The Hartwigs base their clean eating guidelines on 4 principles that a food must live up to:
- healthy psychological response
- healthy hormonal response
- healthy gut response
- healthy immune response with minimal inflammation
The principles take into account any adverse reaction the human body can have to a food, and if there is one, the food is eliminated from the diet. (For example, legumes are left out due to their higher level of phytic acid, which bind with minerals and make them indigestible, plus the sugars that cause fermentation feed gut bacteria, even the bad guys.) If you’ve ever considered an elimination diet before, this might be the book and program for you.
Oh yes, you can have “clean” hot dogs on Whole 30
The most interesting section of the book in my opinion is the explanation of how hormones linked with digestion work in our body, and how they affect our system as a whole. When foods (yes, the carb heavy yummy ones) cause imbalance, things quickly go awry.
After tackling the foods that don’t pass muster, the foods that do, and their touted health benefits, take center stage. Grass-fed, free range meats and eggs, veggies, fruits, nuts & seeds. That’s about it. Nothing processed. Nothing inflammatory (for the majority of people). All paleo. It’s pretty hardcore.
Once they’ve told you the how’s and why’s of the healthy food, there’s a detailed section on meal planning, with explanations on such suggestions as not drinking coffee prior to breakfast. (Blasphemy! But at least coffee is allowed on the Whole 30 program. Now about that half & half…) It also includes a meal map, starting with how to cook a protein, and then several ways to change up that protein using different veggies and seasonings. It also provides a guide on appropriate portions, and staying satiated between meals.

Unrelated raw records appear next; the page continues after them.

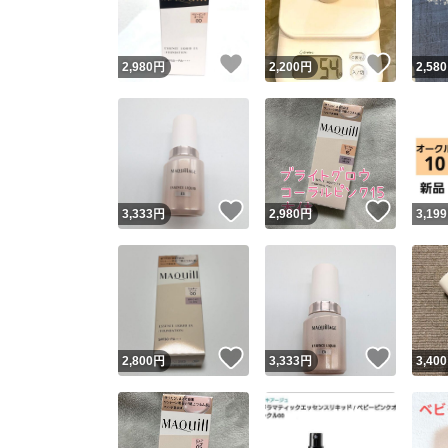
いいね！
いいね
2,980
円
2,200
円
2,580
いいね！
いいね
3,333
円
2,980
円
3,199
いいね！
いいね
2,800
円
3,333
円
3,400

Finally, the book explains the Whole 30 program: a 30 day challenge to eat only the approved foods, as suggested (3-4 meals a day, with enough time in-between to allow your hormones to do their jobs). It also challenges your psychological addictions to and habits with food. Used to having desert every night after dinner? Then that’s not the time to eat fruit. You’re trying to change that. Usually snacking on something carb-heavy mid afternoon, or drinking iced coffee? You learn to make your lunch satiating enough that you can skip that snack.
Protein, healthy fats, and lots of veggies to start the day
Do you feel like crap the first few days on the program? Oh yes. Does your brain rebel? Absolutely. Do you have dreams about your fit husband (who never purchases junk food) buying you your favorite doughnut and his feelings being hurt because you won’t eat it, and as you’re contemplating whether or not you should spare his feelings you’ve been somehow mindlessly snacking on peanut m&m’s? You bet your shrinking booty.

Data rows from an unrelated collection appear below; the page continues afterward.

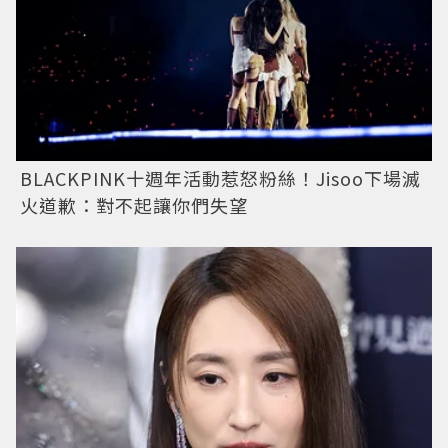
BLACKPINK十週年活動惹怒粉絲！Jisoo下場滅
火道歉：對不起讓你們失望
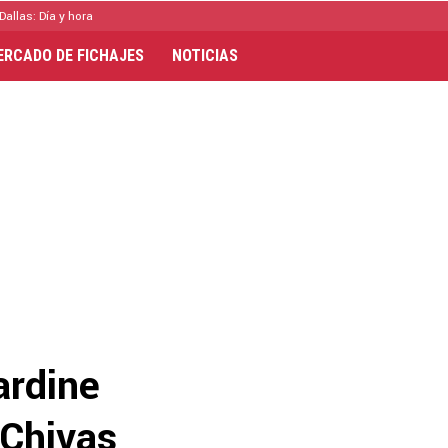
Dallas: Día y hora
ERCADO DE FICHAJES
NOTICIAS
ardine
 Chivas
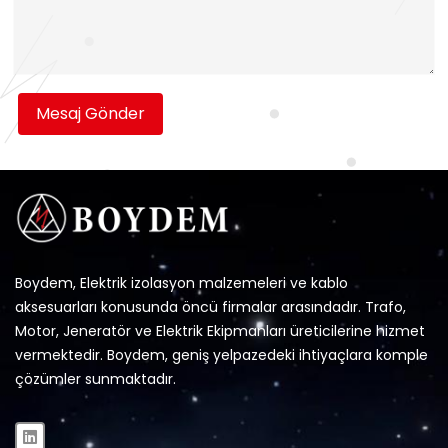
Mesaj Gönder
Boydem, Elektrik izolasyon malzemeleri ve kablo
aksesuarları konusunda öncü firmalar arasındadır. Trafo,
Motor, Jeneratör ve Elektrik Ekipmanları üreticilerine hizmet
vermektedir. Boydem, geniş yelpazedeki ihtiyaçlara komple
çözümler sunmaktadır.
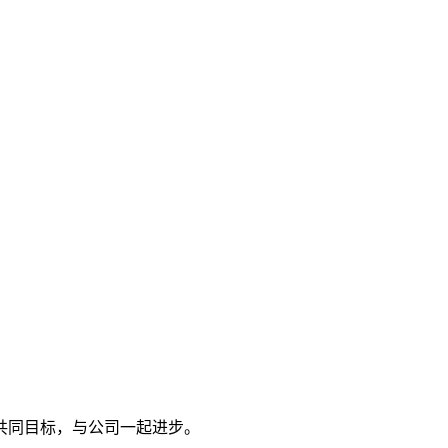
共同目标，与公司一起进步。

But you do come out on the other side feeling pretty darn good. And the last part of the program (days 31-40) are about reintroducing food groups back in, if you want to. Going in, I knew that dairy didn’t sit that well with me, but I would eat it anyway. After cutting it completely I have no desire to add it back in on a regular basis.
The book also gives information on pre and post workout nutrition, food for kids, food for pregnant and lactating women, and plans for people with chronic illnesses.
If you enjoy reading books based on health like me, you’re likely to enjoy It Starts With Food. It’s written plainly, but with humor injected, and fairly good explanations (if not, there are lots of references). The authors are obviously passionate about the lifestyle they lay out, and they do a good job of inspiring you to want to change for the better!